DP. Calm down. I suspect you are on the same side. Many people (including on this board) refuse to make “easy” sacrifices in terms of wearing masks (eg thread of posters looking for mask optional schools) or people threatening picket lines and moving to Florida if they have virtual school for even two weeks in January leading to the much starker sacrifices you speak of. We should ALL be willing to make the short term sacrifices so that we can avoid putting any of us in the position of having to make the long term ones.


No, we aren’t on the same side. I don’t believe in asking people to engage in performative virus theater that is not likely to have measurable public health benefit while at the same time lecturing others on how they aren’t willing to sacrifice. It is absurd to believe, this far into the pandemic, that closing schools for two weeks will have any real benefit that would prevent the enormous harms many people have already suffered.


Uh, future policies can't remedy past harms because of those two pesky words, PAST and FUTURE. Maybe that's why your crowd really doesn't grasp public policy and has to infantilize the concepts down to theatrical level to talk about it.

Sadly, lots of studies now show that no amount of information or emphasis on compassion is going to make any difference.
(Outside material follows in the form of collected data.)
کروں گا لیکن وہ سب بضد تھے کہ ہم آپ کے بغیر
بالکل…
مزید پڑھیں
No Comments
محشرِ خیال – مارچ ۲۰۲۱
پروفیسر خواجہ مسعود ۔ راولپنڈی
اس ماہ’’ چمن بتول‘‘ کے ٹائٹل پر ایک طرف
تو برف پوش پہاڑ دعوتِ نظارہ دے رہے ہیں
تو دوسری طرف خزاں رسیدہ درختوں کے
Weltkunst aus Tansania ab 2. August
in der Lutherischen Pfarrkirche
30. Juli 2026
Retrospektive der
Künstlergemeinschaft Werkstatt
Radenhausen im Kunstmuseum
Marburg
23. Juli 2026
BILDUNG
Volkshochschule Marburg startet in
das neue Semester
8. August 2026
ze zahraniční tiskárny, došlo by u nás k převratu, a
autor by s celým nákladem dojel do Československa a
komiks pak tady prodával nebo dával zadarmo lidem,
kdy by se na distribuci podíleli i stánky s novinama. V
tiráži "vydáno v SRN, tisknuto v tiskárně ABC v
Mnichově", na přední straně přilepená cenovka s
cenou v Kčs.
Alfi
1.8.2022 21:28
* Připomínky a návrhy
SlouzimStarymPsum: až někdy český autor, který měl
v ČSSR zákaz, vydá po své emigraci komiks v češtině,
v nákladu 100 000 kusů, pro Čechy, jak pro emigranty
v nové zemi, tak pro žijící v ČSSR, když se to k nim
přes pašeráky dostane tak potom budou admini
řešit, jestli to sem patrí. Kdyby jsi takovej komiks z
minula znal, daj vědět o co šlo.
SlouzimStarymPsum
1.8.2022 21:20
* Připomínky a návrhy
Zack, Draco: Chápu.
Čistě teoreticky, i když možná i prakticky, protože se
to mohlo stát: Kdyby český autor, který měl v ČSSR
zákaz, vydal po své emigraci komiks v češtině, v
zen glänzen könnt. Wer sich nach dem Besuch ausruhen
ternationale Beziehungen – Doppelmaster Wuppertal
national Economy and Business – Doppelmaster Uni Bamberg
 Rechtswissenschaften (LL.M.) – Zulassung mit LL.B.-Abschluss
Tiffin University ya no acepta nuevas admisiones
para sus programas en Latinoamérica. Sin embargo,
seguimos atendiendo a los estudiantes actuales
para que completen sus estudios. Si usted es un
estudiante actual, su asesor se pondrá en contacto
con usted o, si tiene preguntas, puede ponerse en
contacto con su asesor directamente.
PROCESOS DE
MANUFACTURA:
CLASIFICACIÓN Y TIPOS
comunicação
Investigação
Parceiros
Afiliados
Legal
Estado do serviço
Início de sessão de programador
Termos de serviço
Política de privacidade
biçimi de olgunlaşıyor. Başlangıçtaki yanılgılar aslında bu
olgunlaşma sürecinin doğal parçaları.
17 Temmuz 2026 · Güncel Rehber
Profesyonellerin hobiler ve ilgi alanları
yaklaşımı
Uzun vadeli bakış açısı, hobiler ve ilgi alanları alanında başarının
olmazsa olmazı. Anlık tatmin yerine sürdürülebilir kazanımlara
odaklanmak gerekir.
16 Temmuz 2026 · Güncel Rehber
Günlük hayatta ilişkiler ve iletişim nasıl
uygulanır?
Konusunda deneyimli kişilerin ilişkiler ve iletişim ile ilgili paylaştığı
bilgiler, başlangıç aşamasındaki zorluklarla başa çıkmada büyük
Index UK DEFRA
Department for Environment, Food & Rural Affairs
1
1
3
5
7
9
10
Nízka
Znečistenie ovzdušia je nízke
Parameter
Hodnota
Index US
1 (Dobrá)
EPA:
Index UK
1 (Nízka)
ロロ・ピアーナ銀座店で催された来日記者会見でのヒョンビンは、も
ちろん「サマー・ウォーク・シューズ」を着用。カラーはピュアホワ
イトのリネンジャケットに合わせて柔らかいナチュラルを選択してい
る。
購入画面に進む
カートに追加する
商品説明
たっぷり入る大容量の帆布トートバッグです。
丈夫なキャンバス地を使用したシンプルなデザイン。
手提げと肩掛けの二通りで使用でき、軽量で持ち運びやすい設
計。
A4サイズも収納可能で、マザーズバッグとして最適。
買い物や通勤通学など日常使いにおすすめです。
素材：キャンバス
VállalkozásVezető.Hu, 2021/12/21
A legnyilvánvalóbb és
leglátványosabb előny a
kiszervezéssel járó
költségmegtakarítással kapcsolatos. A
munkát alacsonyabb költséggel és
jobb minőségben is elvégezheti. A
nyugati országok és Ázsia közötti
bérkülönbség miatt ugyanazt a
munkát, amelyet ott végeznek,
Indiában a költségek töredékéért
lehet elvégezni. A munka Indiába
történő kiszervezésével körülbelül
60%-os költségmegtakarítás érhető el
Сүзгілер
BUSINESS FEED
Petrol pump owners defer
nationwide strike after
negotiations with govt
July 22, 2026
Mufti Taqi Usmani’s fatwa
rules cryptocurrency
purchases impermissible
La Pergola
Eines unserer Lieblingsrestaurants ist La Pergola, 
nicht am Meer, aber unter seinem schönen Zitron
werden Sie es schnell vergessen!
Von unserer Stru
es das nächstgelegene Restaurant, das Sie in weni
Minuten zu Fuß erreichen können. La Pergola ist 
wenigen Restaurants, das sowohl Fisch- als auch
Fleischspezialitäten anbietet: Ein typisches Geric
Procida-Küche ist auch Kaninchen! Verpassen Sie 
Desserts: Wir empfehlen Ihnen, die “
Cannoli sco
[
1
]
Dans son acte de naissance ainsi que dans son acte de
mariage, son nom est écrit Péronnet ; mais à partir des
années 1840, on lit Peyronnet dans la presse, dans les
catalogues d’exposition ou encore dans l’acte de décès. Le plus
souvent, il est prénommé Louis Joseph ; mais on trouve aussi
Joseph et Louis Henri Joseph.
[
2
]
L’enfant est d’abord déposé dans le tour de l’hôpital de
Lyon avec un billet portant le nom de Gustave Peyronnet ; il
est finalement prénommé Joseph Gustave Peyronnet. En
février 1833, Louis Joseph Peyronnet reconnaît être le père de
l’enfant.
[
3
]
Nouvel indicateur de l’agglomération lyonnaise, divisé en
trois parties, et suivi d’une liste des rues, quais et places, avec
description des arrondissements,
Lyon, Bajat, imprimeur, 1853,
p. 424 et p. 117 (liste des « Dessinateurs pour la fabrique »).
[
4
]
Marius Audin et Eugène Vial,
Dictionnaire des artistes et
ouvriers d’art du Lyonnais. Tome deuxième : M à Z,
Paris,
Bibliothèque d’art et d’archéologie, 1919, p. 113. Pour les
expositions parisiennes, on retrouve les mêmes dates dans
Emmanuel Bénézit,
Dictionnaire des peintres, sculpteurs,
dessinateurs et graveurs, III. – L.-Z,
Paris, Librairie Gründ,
You will be the ocean that this virus keeps swimming around in and mutating in so that it never really goes away.

That will change your kids' lives for good, not one episode when they were 16 or under. Well done.


So, here we have someone both clearly science-ignorant and overtly nasty who is lecturing others on incorrect science and compassion she clearly has no understanding of. The lack of self-awareness is striking.

Be better, PP. And learn a little basic epidemiology while you are at it.


Actual epidemiologist here; and also a new poster. Masks (of appropriate standards and worn correctly) ARE EFFECTIVE, just as rigorous testing and subsequent temporary closures where outbreaks are present, are appropriate. I am not sure what you attempt to get at above, but actual science backs all of that up.


Of course masks work. So does testing. I never said anything about those, that was all imagined commentary from the fever dreams of the nasty poster above. Short term school shut downs have not been proven to stop community covid spread, so that is an open debate.

That PP believes (as per her exact words, not the imaginary words she came up with) that a two week shut down will stop covid spread such that people don't have to make long term sacrifices. That is outright delusional and why she needs to learn basic epidemiology.


You are missing the point and sound like you are really a joy to boot.

Short term sacrifices for greater good have been an issue since day 1 of the pandemic. Our collective inability to make them led to all of the more serious issues you describe. Does a school going virtual in January for 10 days result in a woman leaving the workforce? I would doubt it. But it might prevent added omicron spread. That’s the point.


"Might?" That where you are? My God. I can't even. Covid theater indeed.


Epidemiologist back again. You are reading far too much into one word. Read this article.
https://www.science.org/content/article/does-closing-schools-slow-spread-novel-coronavirus




I’m pretty sure the PP will eventually tell you too to learn some basic epidemiology. You know, like she has.


The epidemiologist needs to learn the difference between a study and a random interview.


I think her source was “dumbed down” for you sweetie.


Fine. Post the good studies that demonstrate that short term school closures have a significant impact on reducing community covid spread. You are advocating for them so strongly that you must have evidence.

I have advanced STEM degrees and am fine reading and analyzing studies. I don’t need a useless speculative interview. We have two years of school closures. There should be many studies showing that short term school closures reduce community spread in a measurable way.

What studies out there conclusively demonstrate that closing schools for two weeks in January will have beneficial impact?